# PROBLÈME À RÉSOUDRE:
Recopie à l'identique les lignes des fiches ci-dessous, depuis celle qui contient "genus: Cayratia" jusqu'à celle qui contient "genus: Capparis", ces deux lignes comprises.

# FICHES FOURNIES:
>>>>
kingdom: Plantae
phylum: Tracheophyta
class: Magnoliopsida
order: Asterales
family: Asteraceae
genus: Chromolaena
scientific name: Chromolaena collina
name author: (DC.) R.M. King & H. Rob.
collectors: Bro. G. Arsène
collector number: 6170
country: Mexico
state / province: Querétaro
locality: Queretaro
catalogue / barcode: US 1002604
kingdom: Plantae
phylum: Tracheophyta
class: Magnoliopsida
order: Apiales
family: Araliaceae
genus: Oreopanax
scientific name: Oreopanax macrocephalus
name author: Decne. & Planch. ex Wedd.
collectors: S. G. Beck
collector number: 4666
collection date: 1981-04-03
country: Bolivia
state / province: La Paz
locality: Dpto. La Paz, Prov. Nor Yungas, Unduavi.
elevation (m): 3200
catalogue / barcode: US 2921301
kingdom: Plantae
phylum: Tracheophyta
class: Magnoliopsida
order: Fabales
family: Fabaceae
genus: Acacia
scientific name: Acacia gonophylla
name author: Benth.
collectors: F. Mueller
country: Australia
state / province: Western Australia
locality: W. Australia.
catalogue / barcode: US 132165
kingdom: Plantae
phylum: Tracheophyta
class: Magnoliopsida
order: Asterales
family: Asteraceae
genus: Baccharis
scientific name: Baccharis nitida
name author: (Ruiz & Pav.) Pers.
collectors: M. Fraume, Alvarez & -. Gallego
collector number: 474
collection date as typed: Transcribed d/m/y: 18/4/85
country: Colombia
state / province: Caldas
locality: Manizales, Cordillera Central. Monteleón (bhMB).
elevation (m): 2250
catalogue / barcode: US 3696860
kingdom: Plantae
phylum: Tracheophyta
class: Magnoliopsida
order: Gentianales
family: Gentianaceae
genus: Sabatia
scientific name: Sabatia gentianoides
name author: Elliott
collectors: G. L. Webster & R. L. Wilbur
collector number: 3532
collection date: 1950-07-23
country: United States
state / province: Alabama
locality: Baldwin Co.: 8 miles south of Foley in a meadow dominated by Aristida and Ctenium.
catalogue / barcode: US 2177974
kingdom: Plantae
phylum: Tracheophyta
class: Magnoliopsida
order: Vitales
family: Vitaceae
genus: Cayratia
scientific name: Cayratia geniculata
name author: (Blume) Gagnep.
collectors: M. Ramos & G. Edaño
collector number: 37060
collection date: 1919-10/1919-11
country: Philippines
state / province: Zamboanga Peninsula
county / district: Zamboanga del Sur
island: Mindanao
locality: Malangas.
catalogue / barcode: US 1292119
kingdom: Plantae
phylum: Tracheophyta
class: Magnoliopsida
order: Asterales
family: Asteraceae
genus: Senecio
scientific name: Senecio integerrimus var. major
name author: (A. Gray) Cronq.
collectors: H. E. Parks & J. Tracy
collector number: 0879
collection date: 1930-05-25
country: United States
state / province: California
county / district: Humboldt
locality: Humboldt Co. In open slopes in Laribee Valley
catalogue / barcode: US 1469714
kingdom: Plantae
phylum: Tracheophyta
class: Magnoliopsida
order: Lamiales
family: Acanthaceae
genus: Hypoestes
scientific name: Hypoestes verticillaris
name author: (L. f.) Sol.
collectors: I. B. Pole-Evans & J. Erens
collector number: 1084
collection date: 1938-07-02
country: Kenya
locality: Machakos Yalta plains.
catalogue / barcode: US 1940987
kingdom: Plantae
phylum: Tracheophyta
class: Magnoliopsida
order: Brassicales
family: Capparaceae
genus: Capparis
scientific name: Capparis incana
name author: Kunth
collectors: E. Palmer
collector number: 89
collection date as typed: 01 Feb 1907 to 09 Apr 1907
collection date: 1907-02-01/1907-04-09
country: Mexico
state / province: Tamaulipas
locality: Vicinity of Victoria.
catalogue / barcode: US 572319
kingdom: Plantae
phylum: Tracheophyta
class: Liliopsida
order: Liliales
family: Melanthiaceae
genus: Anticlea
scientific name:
<<<<
# SOLUTION DU PROBLÈME:
genus: Cayratia
scientific name: Cayratia geniculata
name author: (Blume) Gagnep.
collectors: M. Ramos & G. Edaño
collector number: 37060
collection date: 1919-10/1919-11
country: Philippines
state / province: Zamboanga Peninsula
county / district: Zamboanga del Sur
island: Mindanao
locality: Malangas.
catalogue / barcode: US 1292119
kingdom: Plantae
phylum: Tracheophyta
class: Magnoliopsida
order: Asterales
family: Asteraceae
genus: Senecio
scientific name: Senecio integerrimus var. major
name author: (A. Gray) Cronq.
collectors: H. E. Parks & J. Tracy
collector number: 0879
collection date: 1930-05-25
country: United States
state / province: California
county / district: Humboldt
locality: Humboldt Co. In open slopes in Laribee Valley
catalogue / barcode: US 1469714
kingdom: Plantae
phylum: Tracheophyta
class: Magnoliopsida
order: Lamiales
family: Acanthaceae
genus: Hypoestes
scientific name: Hypoestes verticillaris
name author: (L. f.) Sol.
collectors: I. B. Pole-Evans & J. Erens
collector number: 1084
collection date: 1938-07-02
country: Kenya
locality: Machakos Yalta plains.
catalogue / barcode: US 1940987
kingdom: Plantae
phylum: Tracheophyta
class: Magnoliopsida
order: Brassicales
family: Capparaceae
genus: Capparis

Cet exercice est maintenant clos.